### WRITTEN PROBLEM
Edit the lines of every record below so that "bounding box" becomes "enclosing rectangle" and nothing else changes. Leave the pictures out of your answer.

** BEGIN DATASET RECORDS **

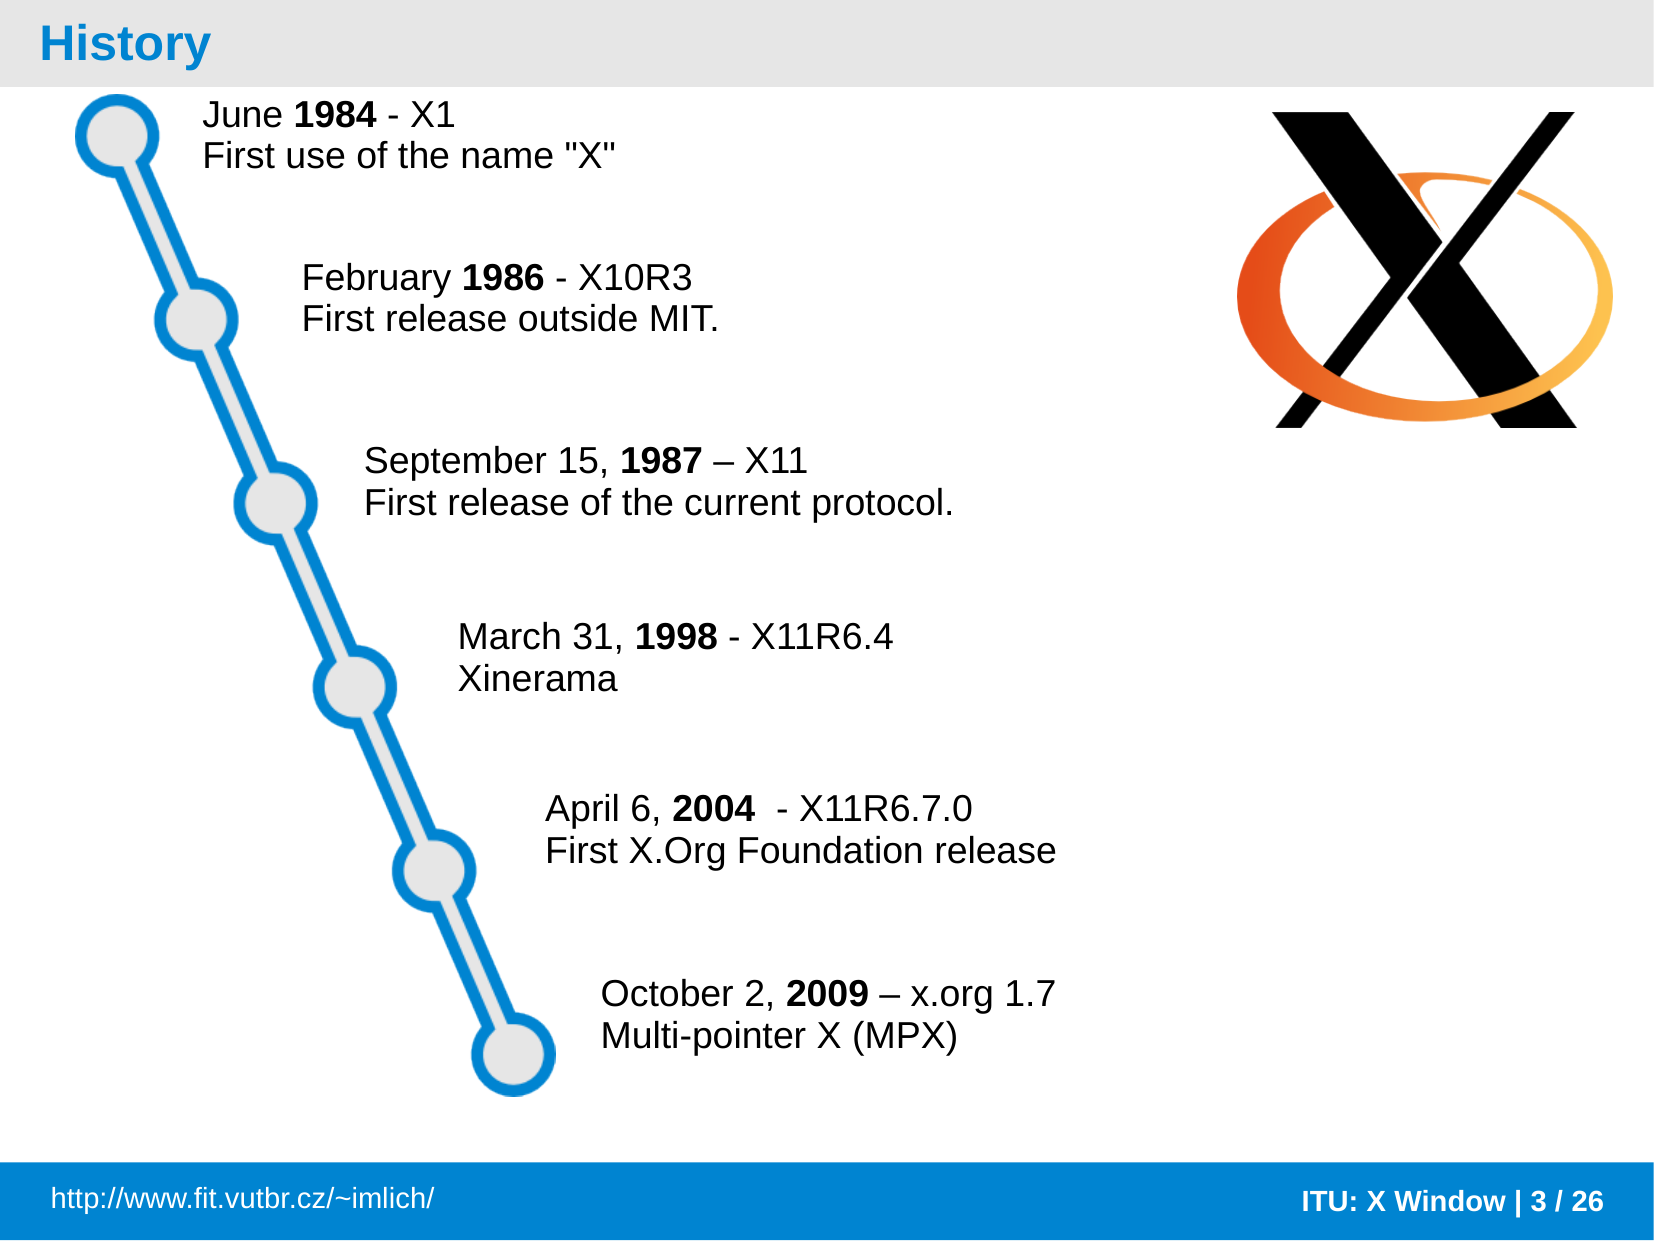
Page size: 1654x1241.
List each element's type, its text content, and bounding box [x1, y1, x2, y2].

text_box September 15, 1987 – X11 First release of the current protocol. [349, 432, 970, 543]
text_box June 1984 - X1 First use of the name "X" [187, 85, 788, 196]
title History [39, 5, 1615, 81]
picture [75, 94, 556, 1097]
text_box October 2, 2009 – x.org 1.7 Multi-pointer X (MPX) [585, 965, 1069, 1076]
text_box April 6, 2004 - X11R6.7.0 First X.Org Foundation release [530, 780, 1072, 890]
picture [1237, 112, 1613, 428]
text_box March 31, 1998 - X11R6.4 Xinerama [442, 607, 903, 718]
text_box February 1986 - X10R3 First release outside MIT. [286, 248, 746, 359]
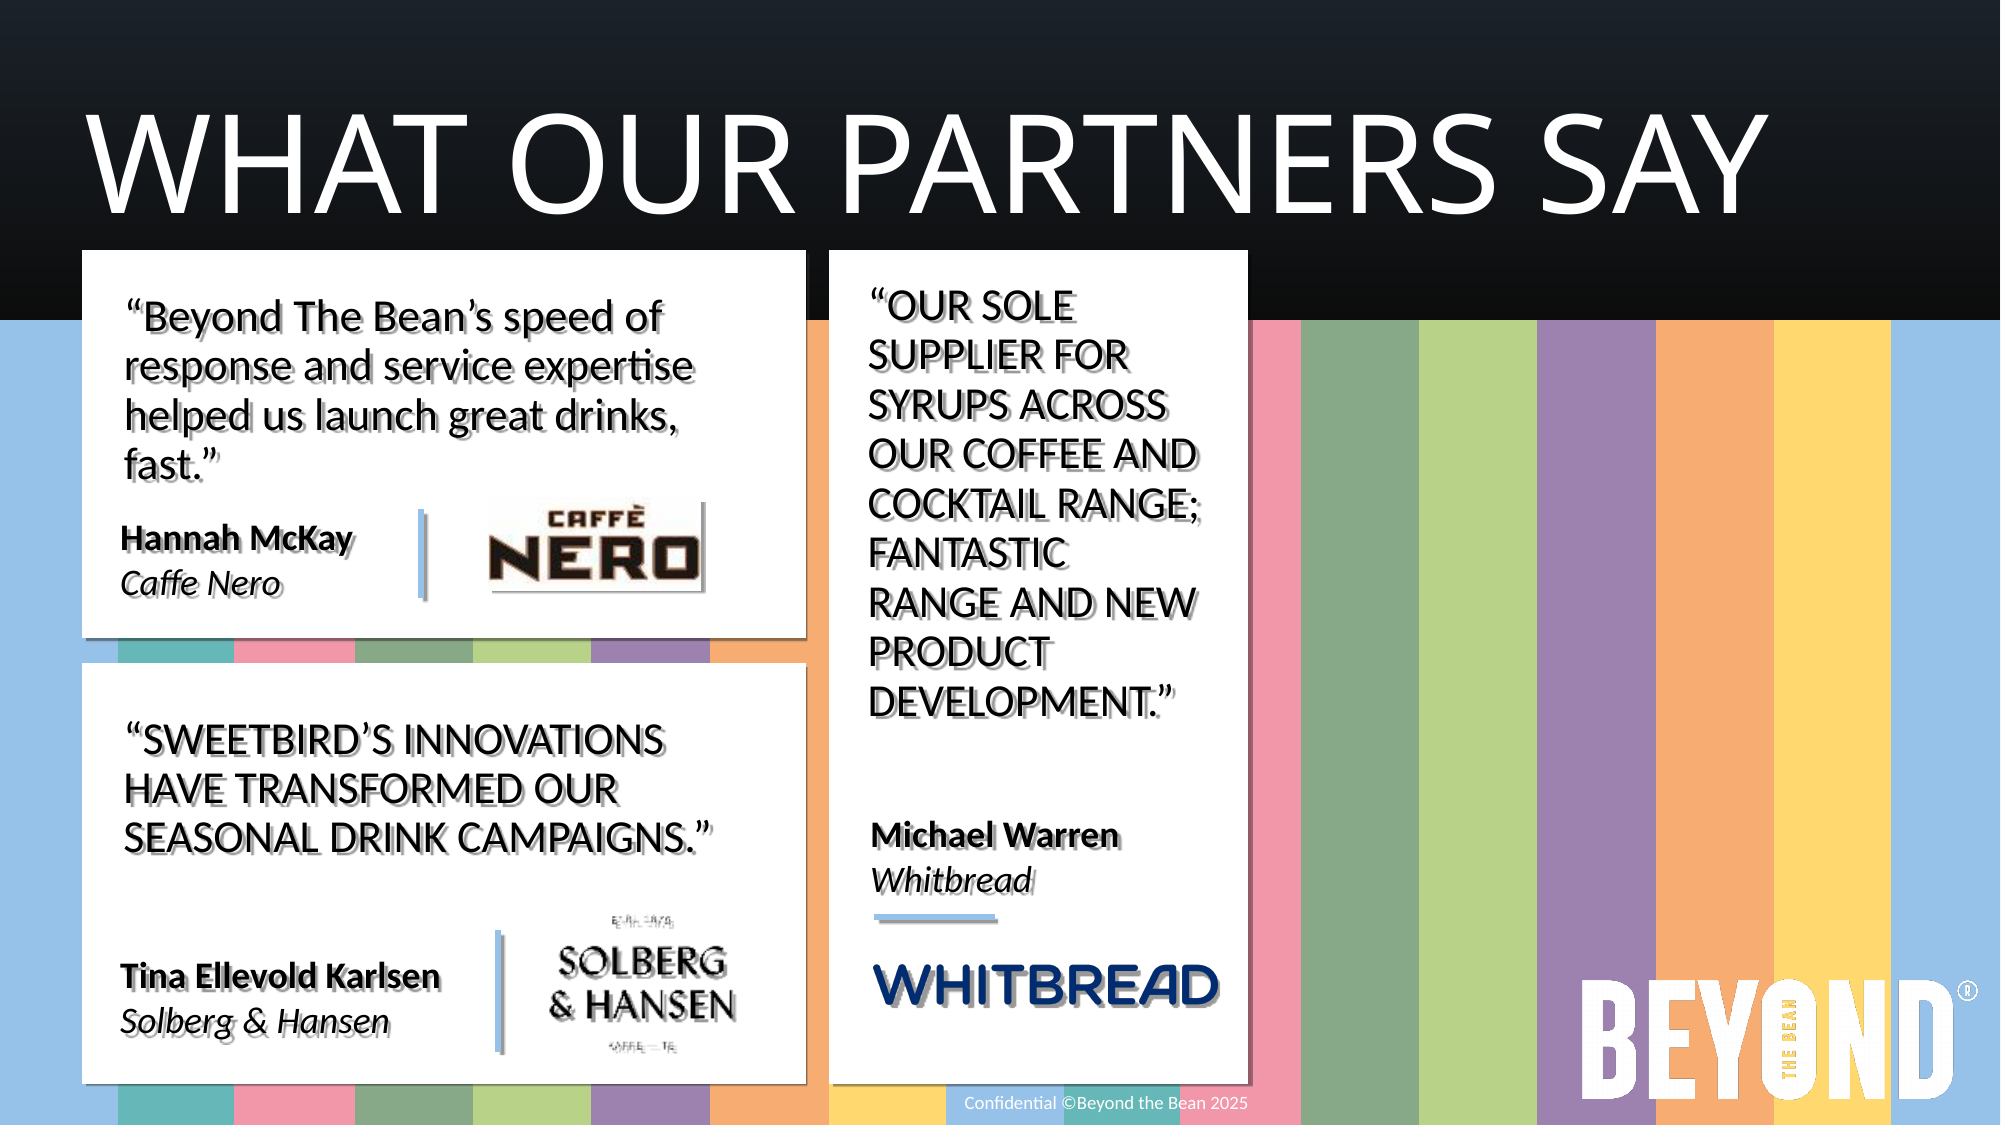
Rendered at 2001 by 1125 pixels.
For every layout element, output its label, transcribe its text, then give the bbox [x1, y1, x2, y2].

text_box [82, 663, 806, 1084]
text_box Hannah McKay Caffe Nero [105, 505, 421, 656]
text_box [0, 0, 2000, 1084]
text_box “Beyond The Bean’s speed of response and service expertise helped us launch great drinks, fast.” [108, 284, 780, 460]
picture [484, 893, 799, 1072]
text_box [423, 514, 427, 601]
picture [488, 497, 701, 591]
text_box Michael Warren Whitbread [855, 802, 1171, 906]
text_box “Sweetbird’s innovations have transformed our seasonal drink campaigns.” [108, 707, 833, 882]
picture [873, 964, 1218, 1005]
text_box Tina Ellevold Karlsen Solberg & Hansen [105, 943, 484, 1039]
text_box Confidential ©Beyond the Bean 2025 [949, 1082, 1313, 1121]
text_box what our partners say [69, 59, 1879, 278]
text_box “Our sole supplier for syrups across our coffee and cocktail range; fantastic range and new product development.” [852, 278, 1218, 594]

** END DATASET RECORDS **

### RESPONSE FOR THIS EXERCISE
Page size: 1654x1241.
List each element's type, its text content, and enclosing rectangle [x1, y1, x2, y2].

text_box September 15, 1987 – X11 First release of the current protocol. [349, 432, 970, 543]
text_box June 1984 - X1 First use of the name "X" [187, 85, 788, 196]
title History [39, 5, 1615, 81]
picture [75, 94, 556, 1097]
text_box October 2, 2009 – x.org 1.7 Multi-pointer X (MPX) [585, 965, 1069, 1076]
text_box April 6, 2004 - X11R6.7.0 First X.Org Foundation release [530, 780, 1072, 890]
picture [1237, 112, 1613, 428]
text_box March 31, 1998 - X11R6.4 Xinerama [442, 607, 903, 718]
text_box February 1986 - X10R3 First release outside MIT. [286, 248, 746, 359]
Rendered at 2001 by 1125 pixels.
For every layout element, output its label, transcribe its text, then give the bbox [x1, y1, x2, y2].

text_box [82, 663, 806, 1084]
text_box Hannah McKay Caffe Nero [105, 505, 421, 656]
text_box [0, 0, 2000, 1084]
text_box “Beyond The Bean’s speed of response and service expertise helped us launch great drinks, fast.” [108, 284, 780, 460]
picture [484, 893, 799, 1072]
text_box [423, 514, 427, 601]
picture [488, 497, 701, 591]
text_box Michael Warren Whitbread [855, 802, 1171, 906]
text_box “Sweetbird’s innovations have transformed our seasonal drink campaigns.” [108, 707, 833, 882]
picture [873, 964, 1218, 1005]
text_box Tina Ellevold Karlsen Solberg & Hansen [105, 943, 484, 1039]
text_box Confidential ©Beyond the Bean 2025 [949, 1082, 1313, 1121]
text_box what our partners say [69, 59, 1879, 278]
text_box “Our sole supplier for syrups across our coffee and cocktail range; fantastic range and new product development.” [852, 278, 1218, 594]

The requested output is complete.